A treat to the ears as well, “ASB 2005” uses all the audio tricks of the next-gen consoles to make for a great experience. The two-man booth of Thom Brenneman and Steve “Psycho” Lyons is used in a very wise “less is more” technique. Like real televised baseball, the commentary lets the action tell the story in certain areas. I find myself playing “All-Star Baseball” in a very similar fashion to watching a game on TV. I know the commentators are there. I know they’re talking. I’m just not really paying attention unless something big happens. I like that about this title. It makes it feel very real. They’ve even utilized Arizona Diamondbacks’ Spanish play-by-play voice Oscar Soria to provide a full experience for Spanish-speaking fans.
The atmosphere in the ballparks is top notch as well. Each home field has its own specific chants and feel. The crowd AI (if there is such a thing) seems more accurate this year, as well. The virtual patrons seem to cheer, boo, and heckle at the appropriate moments this year. That just helps create a really full and complete sound to the game.

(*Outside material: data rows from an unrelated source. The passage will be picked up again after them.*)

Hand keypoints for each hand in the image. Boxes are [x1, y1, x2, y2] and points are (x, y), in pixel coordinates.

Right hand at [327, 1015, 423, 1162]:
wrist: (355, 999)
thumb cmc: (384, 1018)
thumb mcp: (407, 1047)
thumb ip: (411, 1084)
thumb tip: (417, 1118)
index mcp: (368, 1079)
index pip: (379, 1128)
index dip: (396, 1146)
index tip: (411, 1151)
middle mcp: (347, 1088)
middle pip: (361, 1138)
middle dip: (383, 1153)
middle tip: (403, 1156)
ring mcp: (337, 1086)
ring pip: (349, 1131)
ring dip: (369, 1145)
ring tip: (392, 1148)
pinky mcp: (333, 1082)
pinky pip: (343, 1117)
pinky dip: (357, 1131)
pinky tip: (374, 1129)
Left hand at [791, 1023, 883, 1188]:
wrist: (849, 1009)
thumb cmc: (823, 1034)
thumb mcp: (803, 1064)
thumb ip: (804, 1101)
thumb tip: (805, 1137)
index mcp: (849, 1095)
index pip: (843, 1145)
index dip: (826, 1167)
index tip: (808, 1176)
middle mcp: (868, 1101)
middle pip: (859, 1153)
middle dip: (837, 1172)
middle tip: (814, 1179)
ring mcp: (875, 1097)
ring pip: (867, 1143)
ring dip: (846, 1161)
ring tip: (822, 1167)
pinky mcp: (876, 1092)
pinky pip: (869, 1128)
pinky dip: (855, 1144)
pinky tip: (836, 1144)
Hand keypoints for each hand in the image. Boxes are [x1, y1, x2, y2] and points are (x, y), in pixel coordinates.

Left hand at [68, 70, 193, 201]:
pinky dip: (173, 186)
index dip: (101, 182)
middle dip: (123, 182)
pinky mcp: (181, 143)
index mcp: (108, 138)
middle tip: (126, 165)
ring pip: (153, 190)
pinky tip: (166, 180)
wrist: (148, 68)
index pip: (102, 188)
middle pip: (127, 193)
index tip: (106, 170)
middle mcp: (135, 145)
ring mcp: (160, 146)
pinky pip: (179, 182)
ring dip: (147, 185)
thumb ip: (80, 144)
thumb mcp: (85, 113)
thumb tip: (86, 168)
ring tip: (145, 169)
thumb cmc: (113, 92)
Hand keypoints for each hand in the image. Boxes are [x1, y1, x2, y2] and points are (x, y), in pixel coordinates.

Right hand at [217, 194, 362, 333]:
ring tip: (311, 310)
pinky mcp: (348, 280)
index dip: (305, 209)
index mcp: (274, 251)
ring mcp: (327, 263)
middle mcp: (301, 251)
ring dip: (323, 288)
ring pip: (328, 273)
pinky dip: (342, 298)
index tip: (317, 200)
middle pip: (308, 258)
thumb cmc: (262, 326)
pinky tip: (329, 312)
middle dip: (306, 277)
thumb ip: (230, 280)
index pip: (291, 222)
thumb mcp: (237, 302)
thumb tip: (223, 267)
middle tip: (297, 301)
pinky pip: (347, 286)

I’ll be honest, “All-Star Baseball 2004” lasted about three weeks in my library last year. The only redeeming quality I could even find in it was its depth. To me, “ASB 2004” was the Detroit Tigers of the baseball release season. Like the Tigers, management started tweaking the team. Adding a little something here, fixing a little something there. “All-Star Baseball 2005” is a completely different team. The depth is still there, the gameplay is improving, and XBL functionality has been added. Could it be a “worst to first” situation? Maybe. This is not only a good baseball title; this is a good video game - period. It’s deep enough for the expert, but has the “pick-up-and-play” functionality for a beginner. Is it a grand slam? Not quite. But, at minimum, I’d call it a two-out single with the bases loaded.